When the line with "X119059523Y-107607142D01*" appears below, start repeating lines exactly, and keep going through the line with "X119535714Y-107083333D01*"; add nothing outside that span.

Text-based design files

● ● ● ● ● ● ●

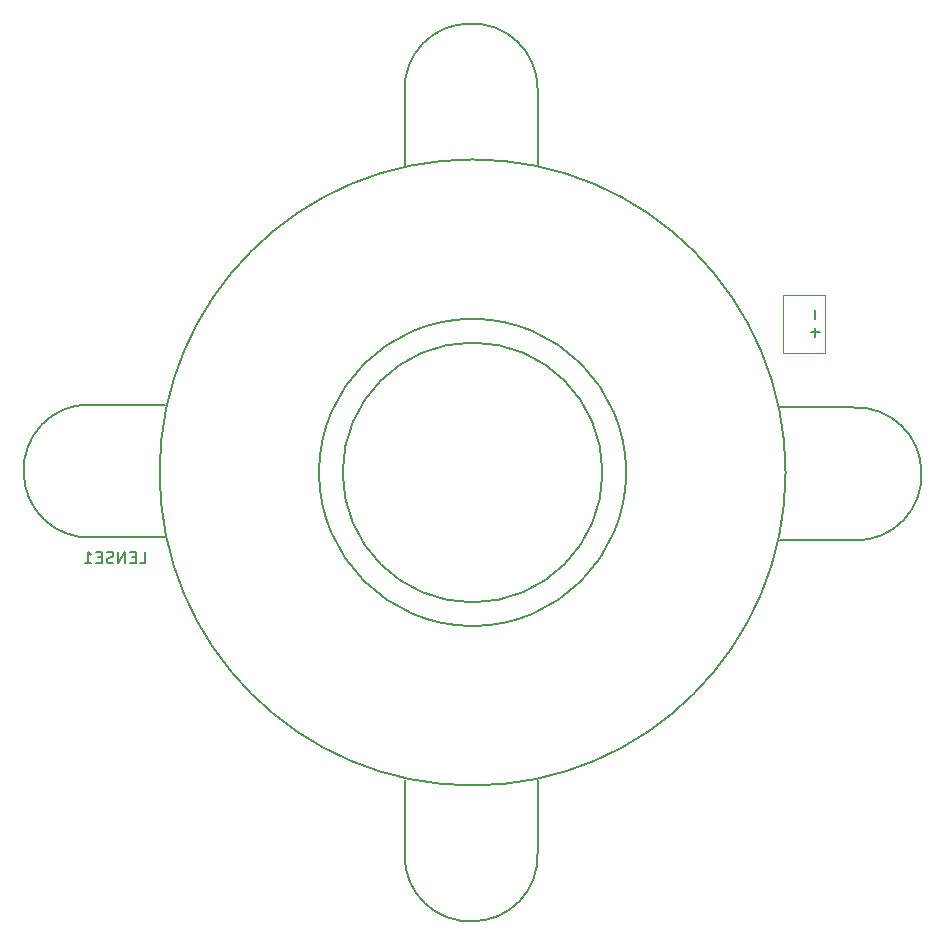
<source format=gbr>
G04 #@! TF.GenerationSoftware,KiCad,Pcbnew,(5.0.0)*
G04 #@! TF.CreationDate,2020-03-30T15:35:39-04:00*
G04 #@! TF.ProjectId,10W White LED,313057205768697465204C45442E6B69,rev?*
G04 #@! TF.SameCoordinates,Original*
G04 #@! TF.FileFunction,Legend,Bot*
G04 #@! TF.FilePolarity,Positive*
%FSLAX46Y46*%
G04 Gerber Fmt 4.6, Leading zero omitted, Abs format (unit mm)*
G04 Created by KiCad (PCBNEW (5.0.0)) date 03/30/20 15:35:39*
%MOMM*%
%LPD*%
G01*
G04 APERTURE LIST*
%ADD10C,0.200000*%
%ADD11C,0.100000*%
%ADD12C,0.150000*%
G04 APERTURE END LIST*
D10*
G04 #@! TO.C,LENSE1*
X182500000Y-105750000D02*
G75*
G03X188000000Y-99994321I0J5505679D01*
G01*
X188000000Y-100000000D02*
G75*
G03X182244321Y-94500000I-5505679J0D01*
G01*
X182500000Y-105750000D02*
X176000000Y-105750000D01*
X182250000Y-94500000D02*
X176000000Y-94500000D01*
X155500000Y-67500000D02*
G75*
G03X149744321Y-62000000I-5505679J0D01*
G01*
X149750000Y-62000000D02*
G75*
G03X144250000Y-67755679I0J-5505679D01*
G01*
X155500000Y-67500000D02*
X155500000Y-74000000D01*
X144250000Y-67750000D02*
X144250000Y-74000000D01*
X117500000Y-94250000D02*
G75*
G03X112000000Y-100005679I0J-5505679D01*
G01*
X112000000Y-100000000D02*
G75*
G03X117755679Y-105500000I5505679J0D01*
G01*
X117500000Y-94250000D02*
X124000000Y-94250000D01*
X117750000Y-105500000D02*
X124000000Y-105500000D01*
X144250000Y-132500000D02*
X144250000Y-126000000D01*
X155500000Y-132250000D02*
X155500000Y-126000000D01*
X144250000Y-132500000D02*
G75*
G03X150005679Y-138000000I5505679J0D01*
G01*
X150000000Y-138000000D02*
G75*
G03X155500000Y-132244321I0J5505679D01*
G01*
X176500000Y-100000000D02*
G75*
G03X176500000Y-100000000I-26500000J0D01*
G01*
X163000000Y-100000000D02*
G75*
G03X163000000Y-100000000I-13000000J0D01*
G01*
X161000000Y-100000000D02*
G75*
G03X161000000Y-100000000I-11000000J0D01*
G01*
D11*
G04 #@! TO.C,FAN1*
X179800000Y-84950000D02*
X176300000Y-84950000D01*
X176300000Y-84950000D02*
X176300000Y-89850000D01*
X176300000Y-89850000D02*
X179800000Y-89850000D01*
X179800000Y-89850000D02*
X179800000Y-84950000D01*
G04 #@! TO.C,LENSE1*
D12*
X121821428Y-107702380D02*
X122297619Y-107702380D01*
X122297619Y-106702380D01*
X121488095Y-107178571D02*
X121154761Y-107178571D01*
X121011904Y-107702380D02*
X121488095Y-107702380D01*
X121488095Y-106702380D01*
X121011904Y-106702380D01*
X120583333Y-107702380D02*
X120583333Y-106702380D01*
X120011904Y-107702380D01*
X120011904Y-106702380D01*
X119583333Y-107654761D02*
X119440476Y-107702380D01*
X119202380Y-107702380D01*
X119107142Y-107654761D01*
X119059523Y-107607142D01*
X119011904Y-107511904D01*
X119011904Y-107416666D01*
X119059523Y-107321428D01*
X119107142Y-107273809D01*
X119202380Y-107226190D01*
X119392857Y-107178571D01*
X119488095Y-107130952D01*
X119535714Y-107083333D01*
X119583333Y-106988095D01*
X119583333Y-106892857D01*
X119535714Y-106797619D01*
X119488095Y-106750000D01*
X119392857Y-106702380D01*
X119154761Y-106702380D01*
X119011904Y-106750000D01*
X118583333Y-107178571D02*
X118250000Y-107178571D01*
X118107142Y-107702380D02*
X118583333Y-107702380D01*
X118583333Y-106702380D01*
X118107142Y-106702380D01*
X117154761Y-107702380D02*
X117726190Y-107702380D01*
X117440476Y-107702380D02*
X117440476Y-106702380D01*
X117535714Y-106845238D01*
X117630952Y-106940476D01*
X117726190Y-106988095D01*
G04 #@! TO.C,FAN1*
X179021428Y-87769047D02*
X179021428Y-88530952D01*
X179402380Y-88150000D02*
X178640476Y-88150000D01*
X179021428Y-86269047D02*
X179021428Y-87030952D01*
G04 #@! TD*
M02*

</source>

● ● ● ● ● ● ●

▶ _Exercise output_
X119059523Y-107607142D01*
X119011904Y-107511904D01*
X119011904Y-107416666D01*
X119059523Y-107321428D01*
X119107142Y-107273809D01*
X119202380Y-107226190D01*
X119392857Y-107178571D01*
X119488095Y-107130952D01*
X119535714Y-107083333D01*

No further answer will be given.